Greens to discuss coalition deal in eight-hour online convention
More than 2,400 members have registered to vote on the programme for government
Green Party leader Eamon Ryan: The party needs to get approval from two thirds of its members if it is to enter coalition. Photograph: Alan Betson / The Irish Times
Senior figures in the Green Party say Thursday’s eight-hour online convention involving almost 2,500 members will be crucial in determining the outcome of its vote on entering government.
As the deadline for registration closed yesterday, more than 2,400 of the party’s 3,600 members had contacted the party to say they would vote on the programme for government, with postal votes being counted on June 26th.
The convention will begin with speeches by leader Eamon Ryan and Catherine Martin. The deputy leader’s speech, in particular, will be closely monitored to see if there are any major conditionalities or reservations in her endorsement of the coalition deal.
In what was portrayed as a significant boost by Green members campaigning for the coalition, the prominent climate change expert Prof John Sweeney yesterday endorsed the deal saying it had the potential to turn Ireland from a climate change laggard into a leader.
Prof Sweeney had raised concerns on Tuesday about references to methane in the document, which was received by some as him opposing the programme.
However, in a video message yesterday he clarified his position saying he supported the programme in the round, while disagreeing with some individual issues.
“Pragmatically, this is the best deal we are going to get in the near future and I am supporting it,” he said.
While TDs campaigning to adopt the programme for government have said they have received positive feedback, it was accepted that the opposition to the deal is much larger than it was in 2007, when only a handful of members publicly opposed it.
“There is certainly a more vocal and organised opposition than there was in 2007,” said Gavin Nugent, the chair of the Young Greens.
Party sources said yesterday that the votes of the 800 members based in Northern Ireland could also be critical to the outcome on Friday.
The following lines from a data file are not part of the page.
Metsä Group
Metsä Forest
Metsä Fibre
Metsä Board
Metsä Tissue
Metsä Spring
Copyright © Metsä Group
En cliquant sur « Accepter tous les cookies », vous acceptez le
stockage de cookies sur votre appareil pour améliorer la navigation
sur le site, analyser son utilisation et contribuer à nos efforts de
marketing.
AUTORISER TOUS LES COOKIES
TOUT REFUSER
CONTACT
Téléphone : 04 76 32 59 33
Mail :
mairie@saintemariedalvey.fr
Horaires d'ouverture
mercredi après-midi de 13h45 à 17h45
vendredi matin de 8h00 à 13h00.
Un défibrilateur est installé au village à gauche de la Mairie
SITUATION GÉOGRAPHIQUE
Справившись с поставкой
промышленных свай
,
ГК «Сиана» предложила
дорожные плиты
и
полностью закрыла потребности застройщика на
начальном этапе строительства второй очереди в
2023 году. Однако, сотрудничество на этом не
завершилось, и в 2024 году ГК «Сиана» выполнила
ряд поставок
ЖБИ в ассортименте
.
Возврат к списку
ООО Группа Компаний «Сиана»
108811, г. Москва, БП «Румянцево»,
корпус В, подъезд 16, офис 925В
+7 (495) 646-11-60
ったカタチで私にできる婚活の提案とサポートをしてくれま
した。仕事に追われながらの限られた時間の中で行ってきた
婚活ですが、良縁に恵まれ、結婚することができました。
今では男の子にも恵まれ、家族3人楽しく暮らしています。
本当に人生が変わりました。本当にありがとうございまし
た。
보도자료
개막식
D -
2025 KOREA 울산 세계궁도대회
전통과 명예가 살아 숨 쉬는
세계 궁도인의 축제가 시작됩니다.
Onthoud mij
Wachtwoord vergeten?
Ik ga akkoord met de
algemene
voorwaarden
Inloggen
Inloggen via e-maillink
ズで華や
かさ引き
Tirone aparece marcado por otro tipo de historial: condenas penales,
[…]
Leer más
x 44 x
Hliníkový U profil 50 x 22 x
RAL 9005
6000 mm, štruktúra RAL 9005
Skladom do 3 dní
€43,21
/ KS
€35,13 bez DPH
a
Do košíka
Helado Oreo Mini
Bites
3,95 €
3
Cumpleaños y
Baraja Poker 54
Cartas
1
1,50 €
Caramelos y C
Neither the Northern Green organisation, nor its 10n public representatives (two MLAs and eight councillors), has as yet taken a public position on the programme. Northern leader Clare Bailey abstained when a vote was taken by the wider parliamentary party on Monday night, on the basis that she had not had the opportunity to read the document in its entirety.
The party needs to get approval from two thirds of its members if it is to enter coalition.
The national executive of Young Fine Gael yesterday unanimously voted to instruct its three representatives on the party’s executive council to vote against the deal.
In a statement, it said: “It is our members’ view that (the party’s) values and Fine Gael’s distinct identity, will be irreparably jeopardised by entering into a government with Fianna Fáil and the Green Party.”
Ógra Fianna Fáil yesterday restated its opposition to a coalition with Fine Gael. Its chair, Tom Cahill, it said: “We cannot reconcile the neglect the country has endured under Fine Gael in government. We fought and campaigned hard to remove them from office in this year’s general election.”
The Young Greens have yet to adopt a formal position on coalition. Mr Nugent said yesterday it would do so after the party’s special convention.
However, Mr Nugent said the preponderance of sentiment among the Young Greens was to vote against.
He said the concerns raised by younger members of the party included he lack of costings, timelines and delivery plans. “There is a fear of history repeating itself,” he said.